(Beginning of DOCUMENT TEXT)

Jennifer always knew that she was adopted, but one day when she was 19 years old, while shopping with her mother, Jennifer challenged her to tell her something about herself that she didn’t already know.

The truth her mother shared changed the way she would see the world and her place in it.

She already knew that her mother’s sister, Karol, was her birth mother, but she didn’t know much else about her birth story. Facing an unplanned pregnancy, her birth mother, Karol, had an important decision to make, and she thought she knew what would be the easiest choice. In April 1978, Karol asked her sister, Pat, to drive her to the closest abortion clinic in the Champaign-Urbana area. Desperately, Pat tried her best to dissuade her and offered to adopt the baby with her husband.  But, Karol insisted she wanted to go, so Pat reluctantly took her and waited for her in the lobby. The wait was uncomfortable and eerily silent at times.

Miraculously, Karol emerged from the procedure with the news that the four-month old baby’s head was too large for the vacuum aspiration procedure to be effective. An abortion was not possible that day. However, the amniotic sac was broken, and the doctor thought she would probably miscarry. While Karol’s sister was relieved that the abortion was not completed, Karol continued to drink heavily, in the hope that the alcohol would contribute to a miscarriage. It didn’t.

Pat continued to be supportive, and in September 1978 when baby Jennifer was born, Pat fulfilled her promise to adopt the baby, along with her husband. 

“For 21 years,” she says, “I thought this was a freak thing that happened to me that made me feel utterly alone and unwanted. [But], through my relationship with Jesus and my church, and connecting with The Abortion Survivors Network, I now know that I am not alone. I have a purpose and destiny to help save lives; no matter how small and inconvenient.

The miracle of her life is not lost on her. Jennifer says,

“I recently found out from a former abortionist, that crushing the skull was a practice that was happening even back then, it just wasn’t as common as it is now… If [that doctor] had been my abortionist, she would have been able to crush my skull and complete the abortion… I wouldn’t be alive. My children wouldn’t be alive.”

Jennifer has fully and completely forgiven her birthmother.

“As Jesus has forgiven me,” she says, “I know that in order to find peace, I must forgive also… She was a victim, as was I. She fell for a lie that abortion is healthcare and would relieve her from the responsibility of having another baby. Abortion isn’t healthcare. I am not a disease that must be taken care of.” 

After embarking on a journey of emotional healing herself, Jennifer is drawn to not only educate young people about the reality of abortion, but also seeks to help post-abortive women who carry guilt or shame. She wants women to know there is an endless amount of love and forgiveness in God.

(End of DOCUMENT TEXT)

EXPLORE THE MATERIAL ->
[A] Copy the part of the story about Jennifer's birth from "Jennifer always knew" up to and including "didn’t already know.".
[B] Which women does the story about Jennifer's birth identify by first name?

(Beginning of GIVEN INFORMATION)

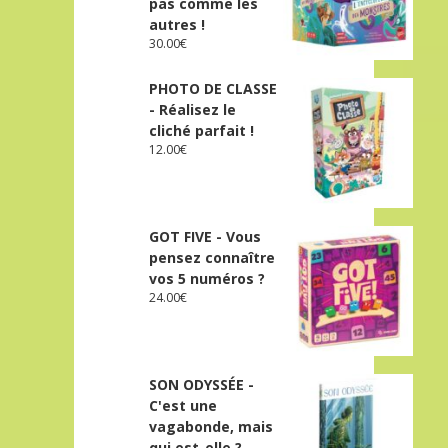
pas comme les
autres !
30.00
€
PHOTO DE CLASSE
- Réalisez le
cliché parfait !
12.00
€
GOT FIVE - Vous
pensez connaître
vos 5 numéros ?
24.00
€
SON ODYSSÉE -
C'est une
vagabonde, mais
qui est-elle ?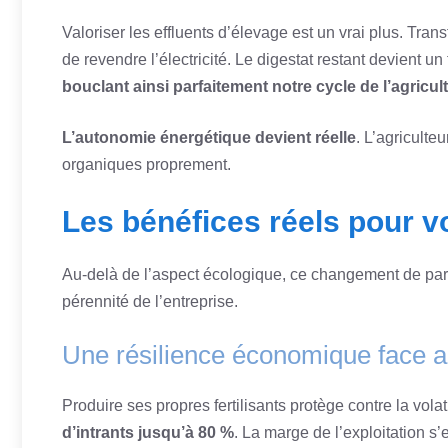
Valoriser les effluents d’élevage est un vrai plus. Tran
de revendre l’électricité. Le digestat restant devient un
bouclant ainsi parfaitement notre cycle de l’agricult
L’autonomie énergétique devient réelle
. L’agriculte
organiques proprement.
Les bénéfices réels pour vo
Au-delà de l’aspect écologique, ce changement de pa
pérennité de l’entreprise.
Une résilience économique face a
Produire ses propres fertilisants protège contre la vo
d’intrants jusqu’à 80 %
. La marge de l’exploitation s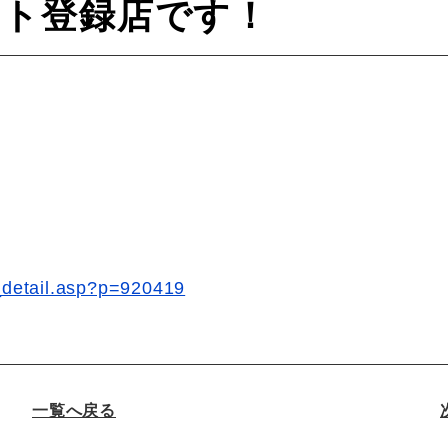
ネット登録店です！
op_detail.asp?p=920419
一覧へ戻る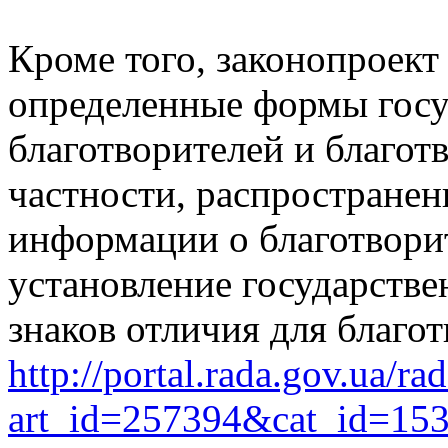
Кроме того, законопроект
определенные формы гос
благотворителей и благот
частности, распространен
информации о благотворит
установление государстве
знаков отличия для благот
http://portal.rada.gov.ua/ra
art_id=257394&cat_id=15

(End of GIVEN INFORMATION)

SOLUTION LIST ->
[A]
Jennifer always knew that she was adopted, but one day when she was 19 years old, while shopping with her mother, Jennifer challenged her to tell her something about herself that she didn’t already know.

[B] Jennifer, Karol, Pat